Ни секты, ни дискуссионные кружки основой массовой организации стать не могут, просто по своей органической природе — они ориентированы на самовоспроизводство и самосохранение и тем более стабильны, чем более стоят спиной к внешнему миру. Разумеется, это отнюдь не означает отсутствия взаимодействия, например, с социальными движениями или рабочими профсоюзами. Но вопрос в том, как, для чего, каким образом строится это взаимодействие? Сектантско-кружковый принцип предполагает, что работать с социальными движениями можно одним из двух способов: либо просто участвовать в них, поддерживать все их начинания, выступая своего рода бескорыстными помощниками любого протеста; либо вести в рядах протестующих разъяснительную работу, доказывая, что всё зло — в капитализме, объясняя системную природу проблем, с которыми сталкиваются те или иные слои общества. В последнем случае успех работы определяется тем, сколько активистов социального движения удалось «завербовать», затащить в свой кружок, идейно «поднять до своего уровня». Однако движение в целом остаётся на прежнем уровне, не развивается и, по большей части, заходит в тупик. Идейная работа левых в социальных движениях оказывается неэффективной потому, что нет ответа на вопрос, что левые могут предложить этому движению как таковому, как они хотят повлиять на его развитие, программу, стратегию, организацию. В лучшем случае борьба за гегемонию внутри социального движения сводится к выдавливанию из него фашистов и националистов или к вялой полемике с либералами по общим вопросам. Но даже если гегемония завоёвана, если именно левые идейные позиции доминируют среди активистов и лидеров протеста (что сегодня встречается не так уж редко), что это даёт движению? Как влияет на его деятельность, программу, повестку дня?
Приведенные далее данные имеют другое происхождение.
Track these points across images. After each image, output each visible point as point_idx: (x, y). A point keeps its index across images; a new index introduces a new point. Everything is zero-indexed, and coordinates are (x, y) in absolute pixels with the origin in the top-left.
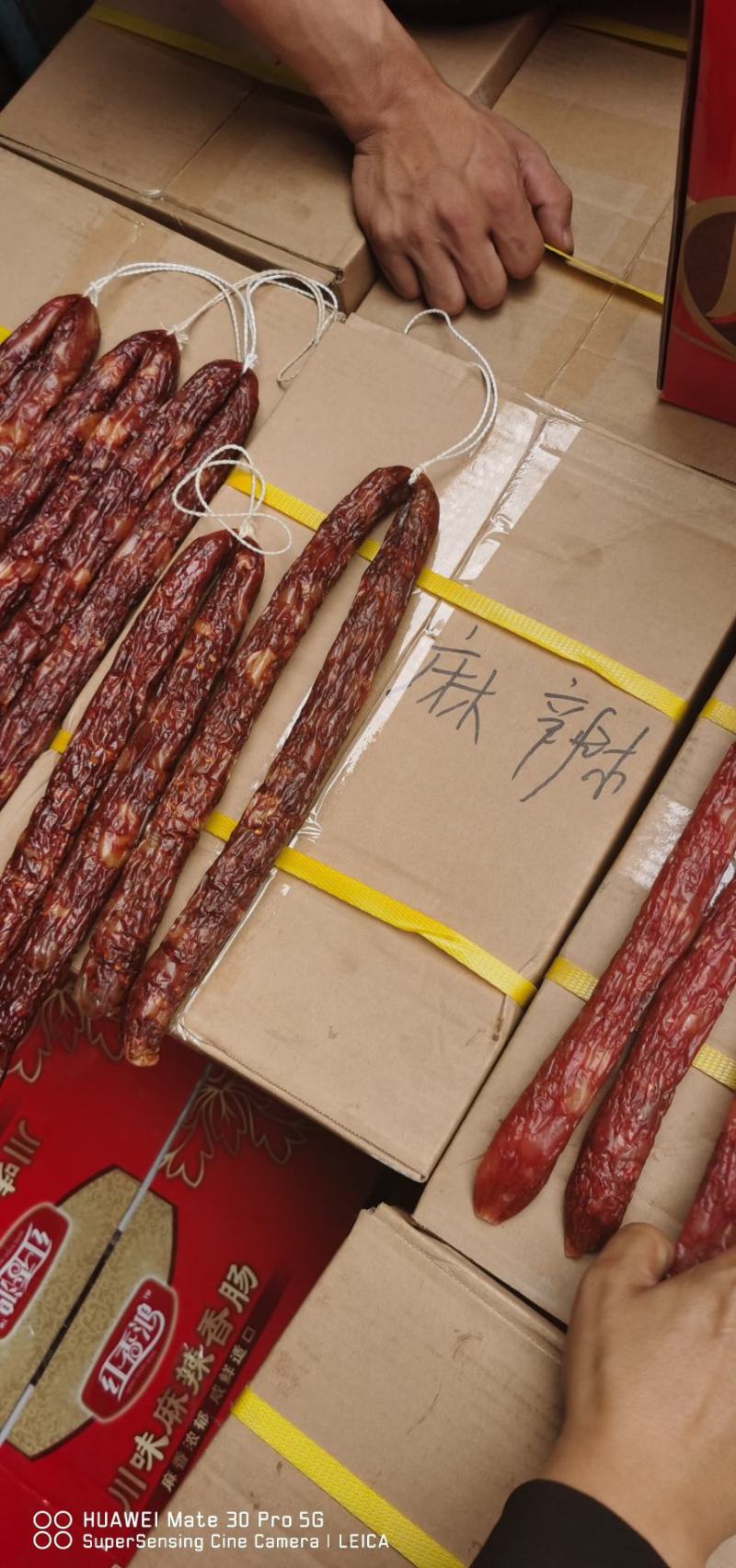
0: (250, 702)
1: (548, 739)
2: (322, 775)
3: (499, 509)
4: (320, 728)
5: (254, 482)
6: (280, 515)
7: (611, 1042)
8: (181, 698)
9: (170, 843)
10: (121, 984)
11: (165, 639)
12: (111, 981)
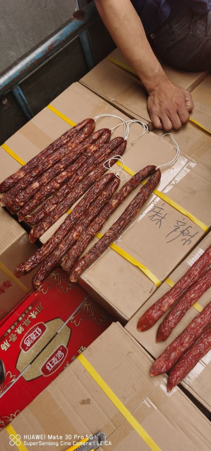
0: (111, 210)
1: (176, 230)
2: (124, 229)
3: (175, 179)
4: (125, 218)
5: (122, 164)
6: (126, 172)
7: (175, 297)
8: (97, 206)
9: (88, 236)
10: (72, 264)
11: (96, 193)
12: (69, 263)
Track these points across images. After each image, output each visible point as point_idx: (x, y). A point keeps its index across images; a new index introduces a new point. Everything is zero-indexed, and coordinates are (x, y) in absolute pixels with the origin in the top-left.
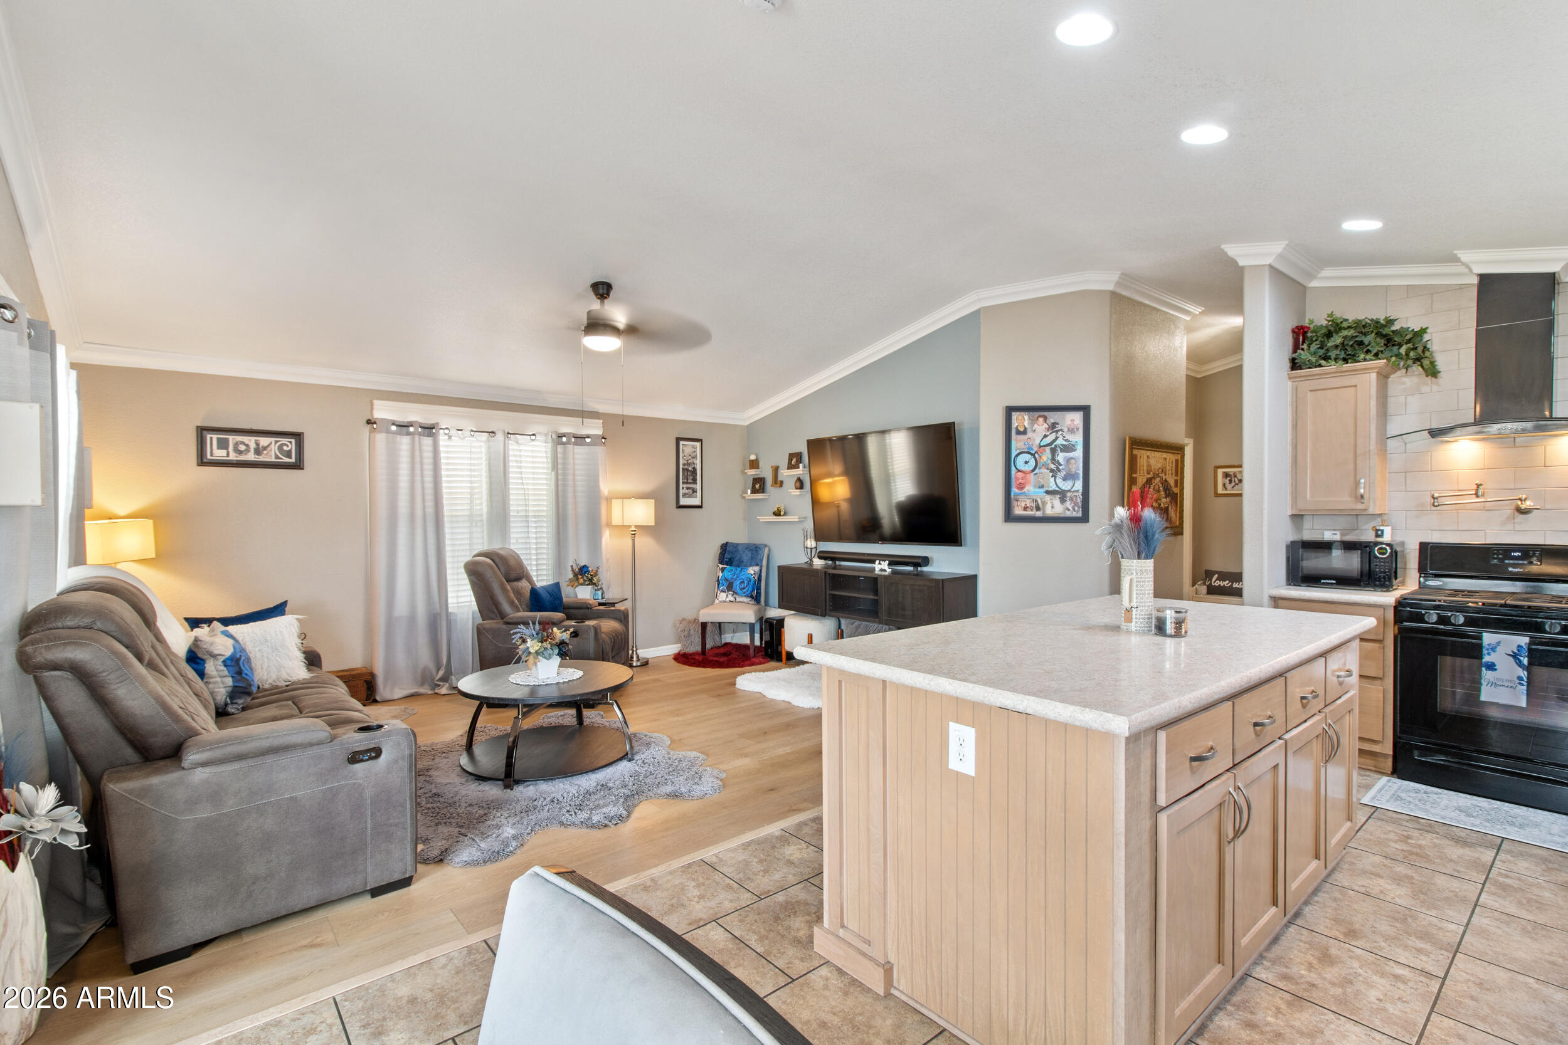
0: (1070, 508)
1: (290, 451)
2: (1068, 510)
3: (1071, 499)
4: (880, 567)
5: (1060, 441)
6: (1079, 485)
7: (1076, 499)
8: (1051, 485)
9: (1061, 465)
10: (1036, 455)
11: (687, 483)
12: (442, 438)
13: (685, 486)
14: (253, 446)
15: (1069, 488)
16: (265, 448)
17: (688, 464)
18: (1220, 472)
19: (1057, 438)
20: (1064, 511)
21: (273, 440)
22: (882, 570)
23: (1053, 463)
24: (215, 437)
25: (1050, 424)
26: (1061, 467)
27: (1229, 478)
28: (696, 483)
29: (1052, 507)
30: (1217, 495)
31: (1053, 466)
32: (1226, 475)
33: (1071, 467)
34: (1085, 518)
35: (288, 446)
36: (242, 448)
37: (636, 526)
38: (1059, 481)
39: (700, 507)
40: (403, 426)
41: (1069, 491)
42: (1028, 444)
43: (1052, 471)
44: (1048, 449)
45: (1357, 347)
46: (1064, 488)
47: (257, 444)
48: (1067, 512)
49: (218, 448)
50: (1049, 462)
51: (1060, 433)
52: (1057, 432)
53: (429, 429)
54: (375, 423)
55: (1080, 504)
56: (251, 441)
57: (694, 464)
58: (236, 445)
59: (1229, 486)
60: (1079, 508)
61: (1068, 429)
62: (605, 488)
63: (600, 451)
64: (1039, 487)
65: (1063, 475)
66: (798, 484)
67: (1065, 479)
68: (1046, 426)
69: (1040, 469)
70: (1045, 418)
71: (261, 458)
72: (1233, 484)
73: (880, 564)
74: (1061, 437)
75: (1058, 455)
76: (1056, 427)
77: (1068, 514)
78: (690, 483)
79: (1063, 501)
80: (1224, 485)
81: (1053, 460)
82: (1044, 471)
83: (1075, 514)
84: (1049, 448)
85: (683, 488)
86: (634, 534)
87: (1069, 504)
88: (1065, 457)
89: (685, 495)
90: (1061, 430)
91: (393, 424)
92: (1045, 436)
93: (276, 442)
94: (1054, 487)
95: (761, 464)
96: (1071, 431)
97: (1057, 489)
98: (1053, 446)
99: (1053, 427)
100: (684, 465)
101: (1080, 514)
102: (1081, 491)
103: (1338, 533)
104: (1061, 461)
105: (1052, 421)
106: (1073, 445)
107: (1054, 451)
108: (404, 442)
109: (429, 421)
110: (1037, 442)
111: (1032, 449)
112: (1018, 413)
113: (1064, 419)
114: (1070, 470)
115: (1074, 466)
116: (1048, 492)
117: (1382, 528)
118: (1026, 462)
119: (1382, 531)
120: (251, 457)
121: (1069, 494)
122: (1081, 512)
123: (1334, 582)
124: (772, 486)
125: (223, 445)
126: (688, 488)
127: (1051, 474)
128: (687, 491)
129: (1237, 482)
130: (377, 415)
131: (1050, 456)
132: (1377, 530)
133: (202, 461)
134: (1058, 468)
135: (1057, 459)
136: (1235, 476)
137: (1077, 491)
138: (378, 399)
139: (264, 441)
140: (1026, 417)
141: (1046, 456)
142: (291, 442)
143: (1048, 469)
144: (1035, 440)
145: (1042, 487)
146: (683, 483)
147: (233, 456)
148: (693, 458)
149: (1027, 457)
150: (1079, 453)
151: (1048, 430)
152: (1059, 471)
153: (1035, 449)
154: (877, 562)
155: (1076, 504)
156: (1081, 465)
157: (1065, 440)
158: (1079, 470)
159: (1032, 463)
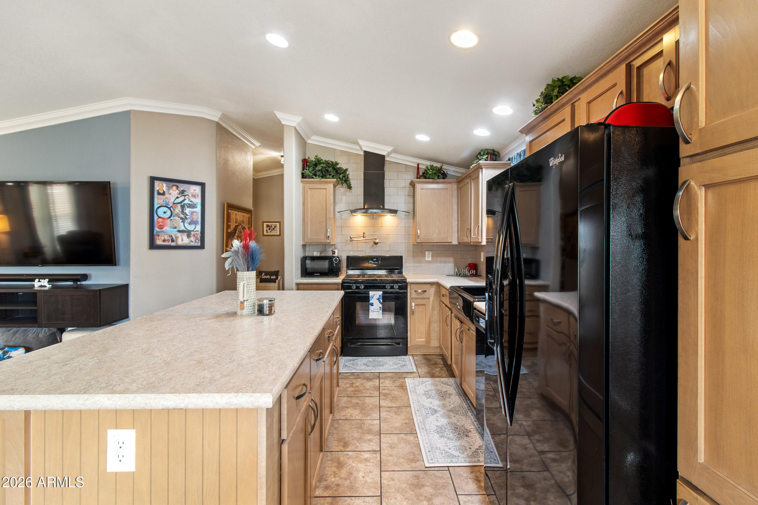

Проблема не в том, что предложений или идей нет, что левые, якобы, не имеют программы, а в том, что сектантски-кружковая практика делает ненужной и невозможной работу по формированию общественной повестки дня.
Осознание этой ситуации, стремление выйти за пределы сектантской псевдополитики и потребность в объединении в 2010–2011 годах наблюдается среди левых повсеместно. К тому же за два десятилетия, прошедших со времени распада СССР, острота разногласий и противостояния между различными идейными традициями в значительной мере сошла на нет. Активисты, считающие себя «продолжателями дела Ленина и Сталина», не видят большой беды в том, чтобы сотрудничать с троцкистами, а различия между более умеренными и более радикальными левыми всё более стираются под влиянием кризиса. Все понимают, что самоопределяться надо не по отношению к традициям прошлого, а в соответствии с задачами социальной и политической борьбы дня сегодняшнего. Однако, парадоксальным образом, даже искренние и сознательные попытки изменить ситуацию, преодолеть сектантство и создать нечто качественно новое, ожидаемых результатов не дают. Построить новую левую партию на основе объединения кружков и сект не получается. И не в идейных разногласиях дело, не в амбициях и не в столкновении групповых интересов, а в том, что новая организация может быть создана только на основе нового массового движения, в котором левые, прошедшие школу кружков и сект, могут выступить в качестве своего рода идейного фермента, катализатора политического процесса, но никак не в качестве основы, на которой всё строится.
Но где массовое движение? Оно то возникает, то исчезает, как призрак коммунизма, описанный Марксом в 1848 году. В обществе происходит постепенная политизация, но она неравномерна, а главное не соответствует нашим пожеланиям и, зачастую, прогнозам. Видимо дело не только в осознании проблемы и готовности её решать, но и в том, чтобы найти нужное решение, алгоритм политических действий.
А такой алгоритм не может быть выстроен без понимания социальной и политической ситуации в России и других странах постсоветского пространства, ситуации, которая, если и не уникальна, то явно не соответствует готовым шаблонам, привычным для отечественных левых. Противоречивость политического момента, переживаемого Россией в 2011–2012 годах, состоит в том, что кризис отечественной социально-экономической модели капитализма обострился до того предела, когда воспроизводство этой системы становится технически невозможным, а её распад — исключительно делом времени. А жёсткая и неэффективная система управления гарантирует, что развал системы неминуемо примет форму политической революции. Но на фоне объективной неизбежности системного краха, социальные связи в обществе крайне слабы, его классовая структура является рыхлой, культурные традиции — крайне ослабленными, рабочее движение — незрелым и малочисленным. Именно это и предопределяет неудачу попыток построить более или менее «правильную» левую партию, модель которой тесно связана с опорой на жёсткую и определённую социальную базу. Короче, революционная ситуация есть, а революционного субъекта нет.